▶ Your objective: Write out the passage on power at port 3 from "The unified powers" to "to port three.", switching every "SPS" to "single-phase-shift".

▶ Selected extract:
3.5.3. Power at Port 3

The unified powers for both the SPS and the DPS is shown in Figure 9. The characteristic is the same as that for port two with respect to the phase shift ratios (for both SPS and DPS control). The negative unified value shows that the port is also receiving power. The maximum value of the unified power is 0.5 since $D_1$ = $D_2$ = $D_{\mathrm{m}}$ that is; half of the power processed by port one is consumed by port two while the other half is delivered to port three.

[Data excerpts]
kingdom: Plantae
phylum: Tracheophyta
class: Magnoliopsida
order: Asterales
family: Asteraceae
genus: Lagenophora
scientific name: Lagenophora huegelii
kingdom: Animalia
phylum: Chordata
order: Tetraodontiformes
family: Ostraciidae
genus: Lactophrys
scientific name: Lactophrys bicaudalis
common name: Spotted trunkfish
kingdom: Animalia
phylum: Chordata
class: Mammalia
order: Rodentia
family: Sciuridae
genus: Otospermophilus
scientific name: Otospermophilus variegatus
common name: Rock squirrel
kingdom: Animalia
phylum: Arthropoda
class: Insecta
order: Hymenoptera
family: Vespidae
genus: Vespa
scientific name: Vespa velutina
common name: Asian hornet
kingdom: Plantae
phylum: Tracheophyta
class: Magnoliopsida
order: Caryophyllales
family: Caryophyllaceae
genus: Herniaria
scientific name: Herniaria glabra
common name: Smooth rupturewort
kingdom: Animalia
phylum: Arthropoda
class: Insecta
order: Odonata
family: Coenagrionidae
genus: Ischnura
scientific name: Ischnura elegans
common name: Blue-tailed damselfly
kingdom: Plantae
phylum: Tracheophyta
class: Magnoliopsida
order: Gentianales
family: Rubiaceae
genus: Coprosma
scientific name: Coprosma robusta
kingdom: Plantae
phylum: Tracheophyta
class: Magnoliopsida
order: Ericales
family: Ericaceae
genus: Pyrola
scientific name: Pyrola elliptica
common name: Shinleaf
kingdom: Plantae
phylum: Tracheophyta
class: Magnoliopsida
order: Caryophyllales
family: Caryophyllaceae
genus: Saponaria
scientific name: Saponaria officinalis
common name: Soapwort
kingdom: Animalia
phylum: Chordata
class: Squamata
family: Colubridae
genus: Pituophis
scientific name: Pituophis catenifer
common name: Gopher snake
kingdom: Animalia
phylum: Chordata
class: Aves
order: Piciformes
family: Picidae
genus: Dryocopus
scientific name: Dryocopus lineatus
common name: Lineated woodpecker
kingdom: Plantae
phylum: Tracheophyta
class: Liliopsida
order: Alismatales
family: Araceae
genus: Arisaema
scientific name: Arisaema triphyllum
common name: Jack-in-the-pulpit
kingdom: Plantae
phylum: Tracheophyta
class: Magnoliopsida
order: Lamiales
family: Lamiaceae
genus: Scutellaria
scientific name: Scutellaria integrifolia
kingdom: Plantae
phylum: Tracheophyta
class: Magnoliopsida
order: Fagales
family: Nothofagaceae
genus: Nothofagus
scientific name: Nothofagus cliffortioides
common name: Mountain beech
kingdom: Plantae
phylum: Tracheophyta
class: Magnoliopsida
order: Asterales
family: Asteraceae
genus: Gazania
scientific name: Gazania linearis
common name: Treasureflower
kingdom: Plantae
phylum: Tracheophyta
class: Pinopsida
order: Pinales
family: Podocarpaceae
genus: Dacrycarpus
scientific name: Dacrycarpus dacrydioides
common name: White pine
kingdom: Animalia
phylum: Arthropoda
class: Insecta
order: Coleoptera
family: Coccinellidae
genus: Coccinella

▶ Expected answer:
The unified powers for both the single-phase-shift and the DPS is shown in Figure 9. The characteristic is the same as that for port two with respect to the phase shift ratios (for both single-phase-shift and DPS control). The negative unified value shows that the port is also receiving power. The maximum value of the unified power is 0.5 since $D_1$ = $D_2$ = $D_{\mathrm{m}}$ that is; half of the power processed by port one is consumed by port two while the other half is delivered to port three.